It doesn’t pay to pay. This advice on ransomware payment is often given, but rarely enumerated. Now it has been. A new study finds that 80% of companies that paid a ransom were hit a second time, with 40% paying again. Seventy percent of these paid a higher amount the second time round.
These figures come from an April 2022 Cybereason study that queried 1,456 cybersecurity professionals from organizations with 700 or more employees. The shocking nature of the statistics, published in Ransomware: The True Cost to Business (PDF) go much deeper.
It’s not a problem that can be ignored with the vague belief, ‘it won’t happen to me’. Seventy-three percent of organizations have suffered at least one ransomware attack in the past 24 months – up 33% from last year.
Sixty percent of companies admitted ransomware gangs had been in their network from one to six months before they were discovered – a key indicator of a double extortion attack. But paying the double extortion fee doesn’t really help; nearly 200,000 companies never received their data back after paying. And the criminals still have the data regardless. Thirty-five percent of companies suffered C-level ‘resignations’ because of a ransomware attack.
Other key findings of the research include the prevalence of the supply chain as a factor in the attack. Sixty-four percent of companies believe the ransomware gang got into their network via one of their suppliers or business partners.

§ EXERCISE TASK:
Please copy the ransomware article word for word from "It doesn’t pay" to "second time round.".

§ SUPPLIED DATA:
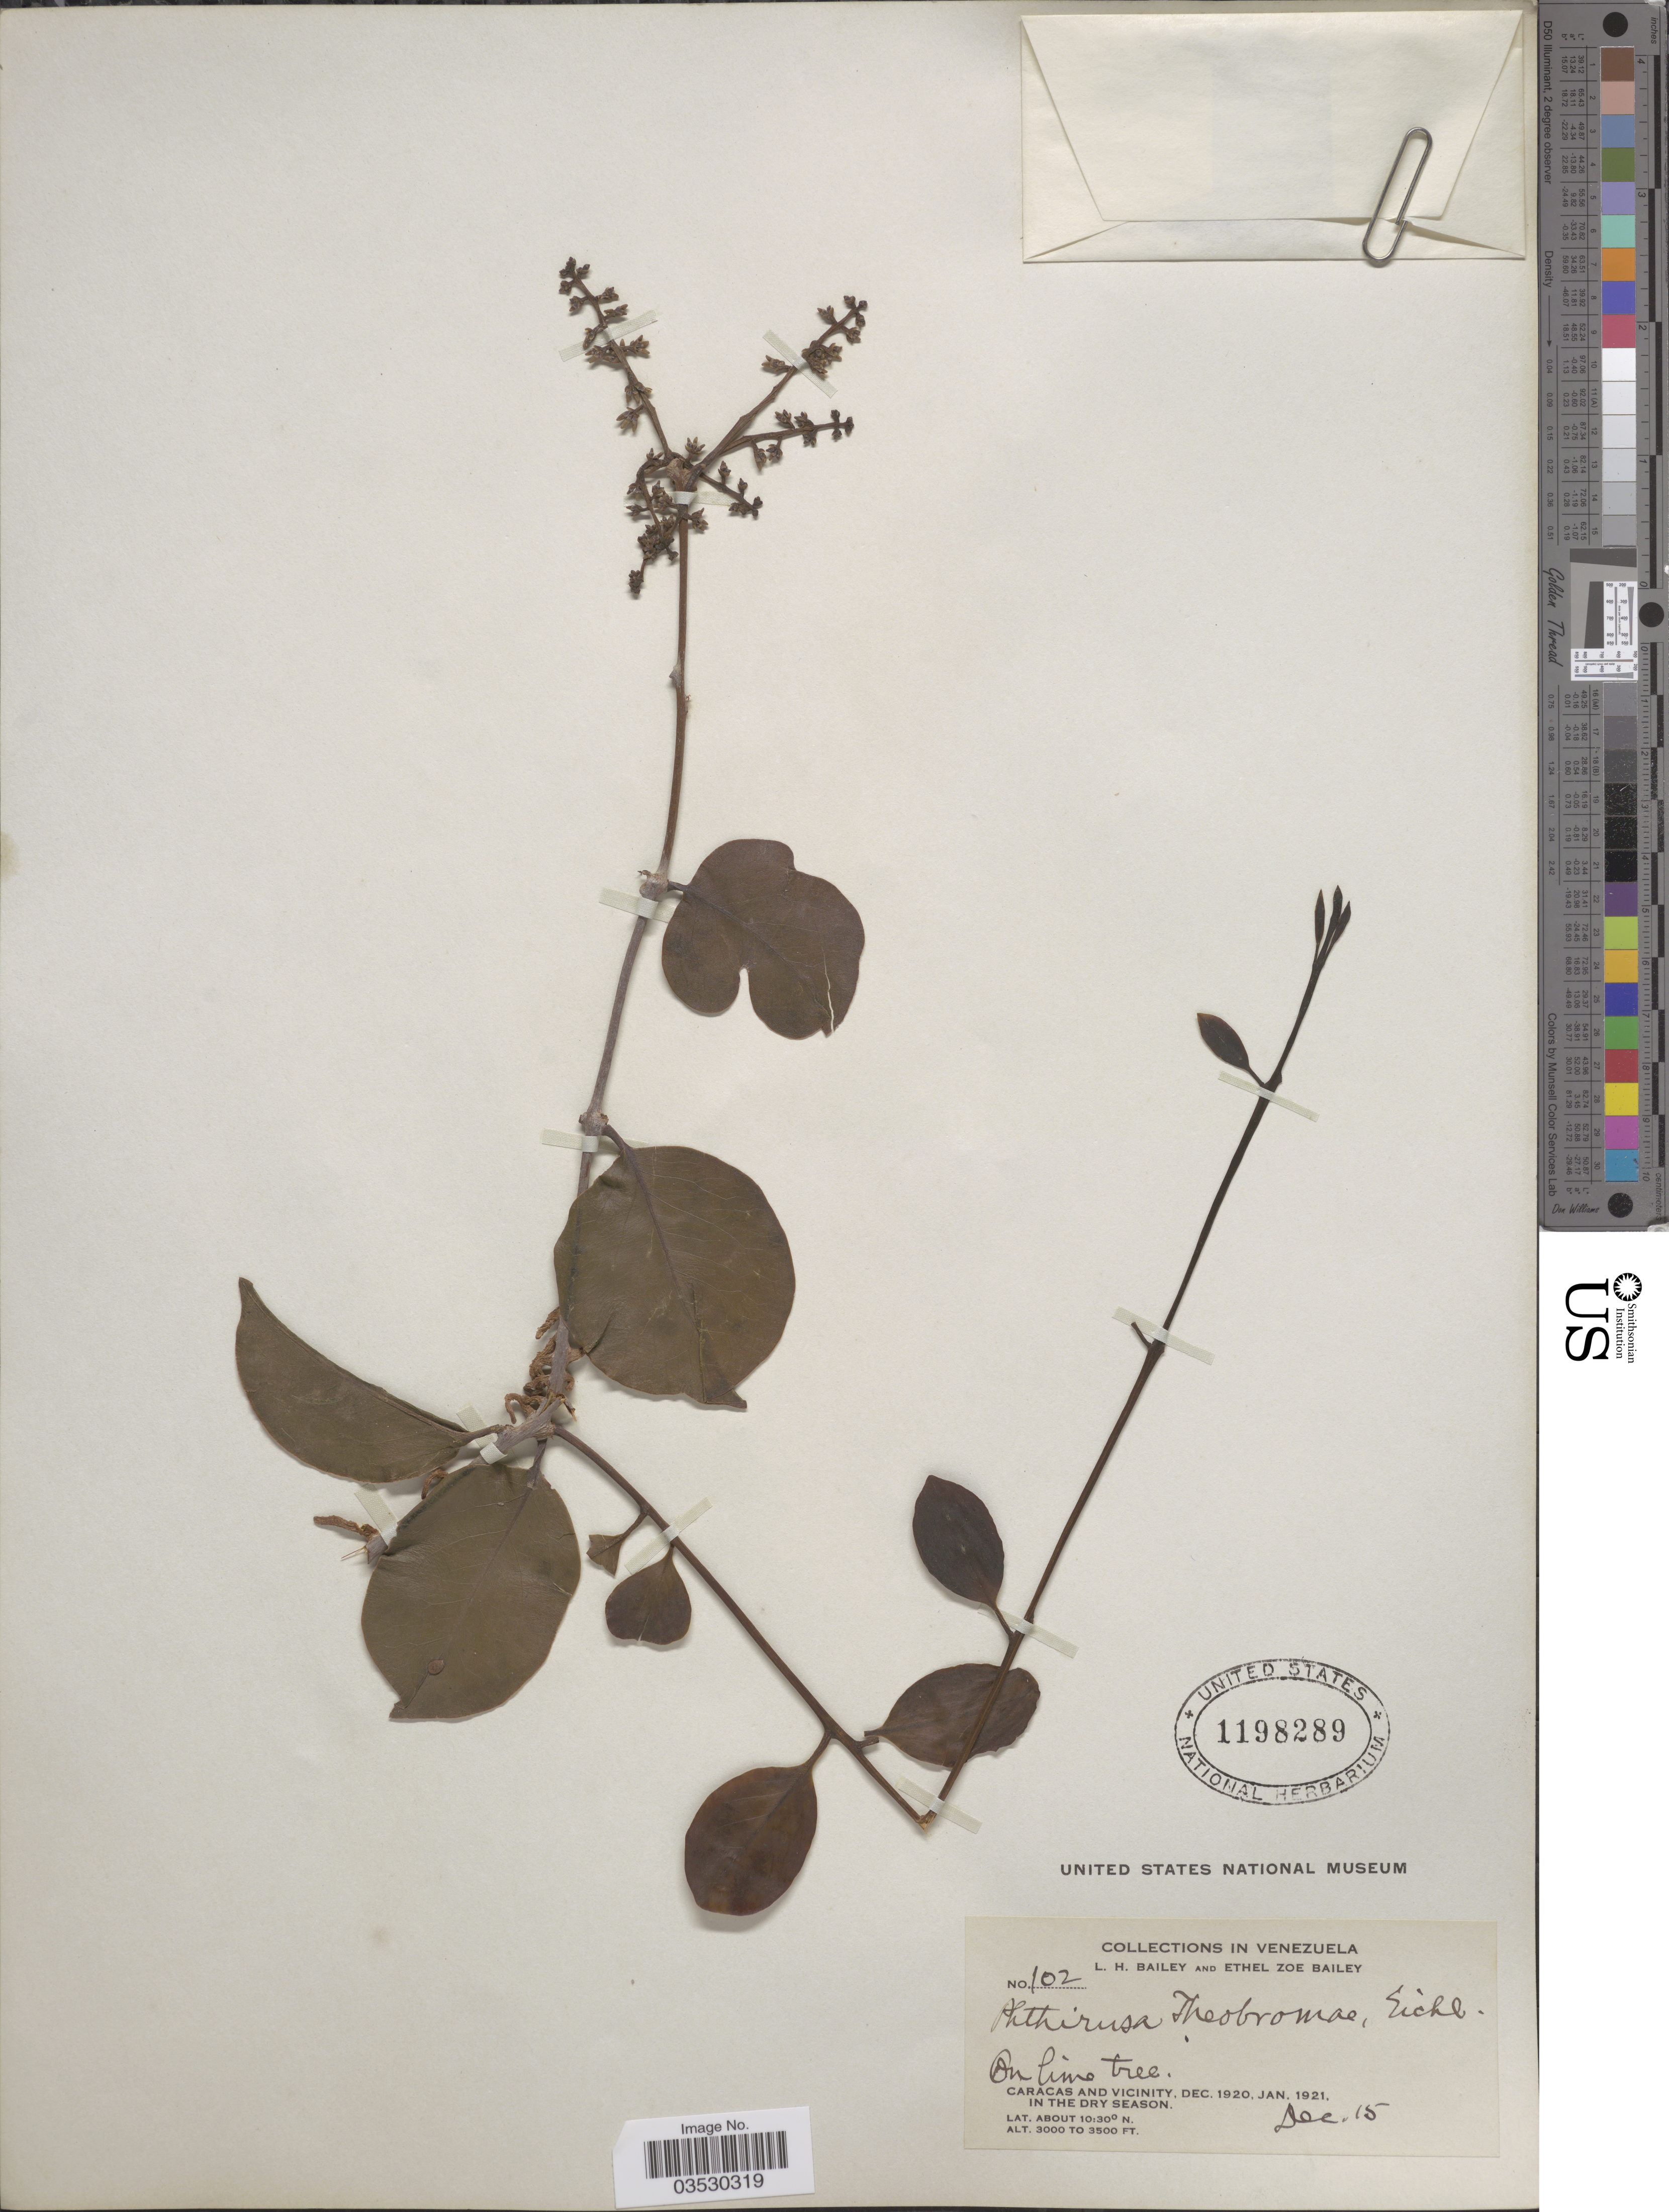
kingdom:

§ REPLY:
It doesn’t pay to pay. This advice on ransomware payment is often given, but rarely enumerated. Now it has been. A new study finds that 80% of companies that paid a ransom were hit a second time, with 40% paying again. Seventy percent of these paid a higher amount the second time round.